What's my or your biggest concern is irrelevant. Patient data security is why you can't get the data you say you need. That is just a fact and I would think energy is better served towards improving the handling of patient data if you want easier access to that data for research purposes.
Those are both theoretical examples of what people might want do with re-identified medical data. They are not demonstrated harms of things that happened in real life.
Develop tools for health insurance companies to abuse patients. Instead of denying coverage to patients based on real life symptoms, they can deny coverage due to model outputs that are “based” on real life data.
Since these models are black boxes, it’s easy to hide biases within them
Or worse, people with conditions similar to you have shown to develop, so we're going to charge you now for what we think you might develop later.
Same negative attached to pre-crime in policing because people that wear the same clothes, drive the same car, listen to the same music, and other sames have committed crimes, we think you will too. someday
In the USA, health plans aren't allowed to deny coverage to patients based on genetics or pre-existing conditions. They aren't stupid enough to try to break those laws. Employees can't keep a secret. And most of the claims costs are directly passed on to employers (group buyers) anyway, so the major health insurance companies have little direct incentive to deny coverage; with minimum limits on the medical loss ratio it's rather the opposite.

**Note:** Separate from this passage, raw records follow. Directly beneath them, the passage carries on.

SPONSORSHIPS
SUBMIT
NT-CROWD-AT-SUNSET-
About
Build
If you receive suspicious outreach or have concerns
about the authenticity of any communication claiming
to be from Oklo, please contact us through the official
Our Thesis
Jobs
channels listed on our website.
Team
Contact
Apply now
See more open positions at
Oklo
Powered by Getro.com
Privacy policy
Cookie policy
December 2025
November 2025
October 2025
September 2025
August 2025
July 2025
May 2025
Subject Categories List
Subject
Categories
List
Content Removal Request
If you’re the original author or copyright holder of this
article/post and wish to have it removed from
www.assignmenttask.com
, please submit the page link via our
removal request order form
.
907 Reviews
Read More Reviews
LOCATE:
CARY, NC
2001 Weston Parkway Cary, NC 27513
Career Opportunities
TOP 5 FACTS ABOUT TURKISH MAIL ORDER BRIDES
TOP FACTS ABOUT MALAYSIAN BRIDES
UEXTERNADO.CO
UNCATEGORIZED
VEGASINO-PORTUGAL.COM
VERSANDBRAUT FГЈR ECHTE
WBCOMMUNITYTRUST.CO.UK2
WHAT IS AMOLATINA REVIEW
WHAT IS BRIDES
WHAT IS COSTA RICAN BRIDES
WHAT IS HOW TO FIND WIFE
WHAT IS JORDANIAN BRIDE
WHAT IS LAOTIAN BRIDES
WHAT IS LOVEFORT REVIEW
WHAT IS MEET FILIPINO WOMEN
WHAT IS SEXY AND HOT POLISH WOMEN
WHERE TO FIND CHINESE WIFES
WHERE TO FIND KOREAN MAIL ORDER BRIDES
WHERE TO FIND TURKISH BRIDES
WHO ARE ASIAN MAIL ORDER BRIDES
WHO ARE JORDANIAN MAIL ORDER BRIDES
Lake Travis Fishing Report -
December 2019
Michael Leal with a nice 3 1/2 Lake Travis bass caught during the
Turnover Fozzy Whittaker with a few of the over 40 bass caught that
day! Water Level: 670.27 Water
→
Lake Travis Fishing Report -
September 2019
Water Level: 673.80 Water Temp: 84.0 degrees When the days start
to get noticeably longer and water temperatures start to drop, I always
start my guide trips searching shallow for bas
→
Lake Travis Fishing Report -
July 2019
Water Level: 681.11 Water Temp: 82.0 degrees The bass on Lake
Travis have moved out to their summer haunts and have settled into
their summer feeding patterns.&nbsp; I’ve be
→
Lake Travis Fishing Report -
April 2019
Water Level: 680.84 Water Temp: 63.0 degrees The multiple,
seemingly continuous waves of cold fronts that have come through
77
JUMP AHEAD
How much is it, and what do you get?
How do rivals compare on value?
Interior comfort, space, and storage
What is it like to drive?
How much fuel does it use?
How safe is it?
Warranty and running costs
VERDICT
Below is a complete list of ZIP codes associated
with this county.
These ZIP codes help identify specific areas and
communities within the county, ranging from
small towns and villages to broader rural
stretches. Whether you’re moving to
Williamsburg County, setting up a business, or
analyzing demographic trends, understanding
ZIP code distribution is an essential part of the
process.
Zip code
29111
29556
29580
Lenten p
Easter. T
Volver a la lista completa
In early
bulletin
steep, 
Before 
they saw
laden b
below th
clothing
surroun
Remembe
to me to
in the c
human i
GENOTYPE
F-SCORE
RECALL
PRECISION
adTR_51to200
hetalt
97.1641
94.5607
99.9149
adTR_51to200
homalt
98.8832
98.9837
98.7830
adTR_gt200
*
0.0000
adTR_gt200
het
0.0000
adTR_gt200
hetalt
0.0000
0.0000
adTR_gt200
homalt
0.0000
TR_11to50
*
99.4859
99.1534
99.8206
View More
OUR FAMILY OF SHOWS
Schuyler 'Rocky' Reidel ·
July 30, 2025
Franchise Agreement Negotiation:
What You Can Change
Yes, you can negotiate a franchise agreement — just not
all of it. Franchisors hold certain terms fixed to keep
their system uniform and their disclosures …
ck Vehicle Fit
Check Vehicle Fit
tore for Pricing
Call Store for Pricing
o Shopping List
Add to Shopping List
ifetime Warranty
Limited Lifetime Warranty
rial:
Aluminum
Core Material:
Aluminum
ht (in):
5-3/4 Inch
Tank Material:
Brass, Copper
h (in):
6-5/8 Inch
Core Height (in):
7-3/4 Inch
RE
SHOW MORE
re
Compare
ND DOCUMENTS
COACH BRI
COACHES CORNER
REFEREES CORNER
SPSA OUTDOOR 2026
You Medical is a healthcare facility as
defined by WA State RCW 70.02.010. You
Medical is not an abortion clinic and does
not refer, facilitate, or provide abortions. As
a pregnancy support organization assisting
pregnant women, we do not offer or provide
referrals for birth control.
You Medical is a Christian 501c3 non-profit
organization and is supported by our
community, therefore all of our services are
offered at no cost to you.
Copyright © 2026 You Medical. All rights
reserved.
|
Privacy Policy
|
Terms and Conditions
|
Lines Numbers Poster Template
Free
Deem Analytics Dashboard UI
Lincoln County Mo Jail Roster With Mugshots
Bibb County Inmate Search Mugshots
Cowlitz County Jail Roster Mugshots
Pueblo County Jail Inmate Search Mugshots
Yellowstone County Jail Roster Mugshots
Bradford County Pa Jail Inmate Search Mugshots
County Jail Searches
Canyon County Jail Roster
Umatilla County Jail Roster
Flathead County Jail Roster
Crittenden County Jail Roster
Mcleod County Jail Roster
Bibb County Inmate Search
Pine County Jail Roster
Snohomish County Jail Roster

Companies can just not hire you for "culture fit" or something else based on leaked data about your health problems in order to keep their premium payouts low or just to avoid hiring certain types of people (fill in your blank here).
And there's the problem. In theory, this is possible. But in reality, there is no such thing.
You also assume that your data will be correct. If data integrity was so easy and common, people wouldn't be encouraged to repeatedly check their credit reports for mistakes.
One bit flip and you go from "perfectly healthy" to "about to die" and suddenly you can't get life insurance, your credit score tanks and you can't get a job.
The downsides are there, of course, and you have already been provided theoretical risks by other users. Unfortunately the discussion only ever centers around the downsides, with fear mongering aplenty, rather than treating the situation the same as any other situation in life: a risk-benefit trade off.
"Your OneMedical account by Meta-Amazon LLC has been deactivated due to suspicious activity based on analysis of your genome and online browsing habits. Please proceed to the nearest fresh location for mandatory euthanasia."
If a researcher can get the data, then so could someone else with less altruistic motives. So the good actor is slowed because of the bad actor. Unfortunately, there's very little way to prove the good is good and not crossing their fingers behind their back.
I interviewed with a company that built a Electronic Medical Records system optimized for cancer treatment, licensed it for cheap, then took the data and paid for medical professionals to spend time normalizing the free-text notes data from the doctors (this was ~a decade ago, when LLM's were not really a thing, so they got trained professionals to do it instead). That was all a play to get the level of data they wanted for training AI to make new discoveries.
They got acquired by a major pharmaceutical company, but I don't know of any major discoveries made from their data. Because even with real data this is a hard problem.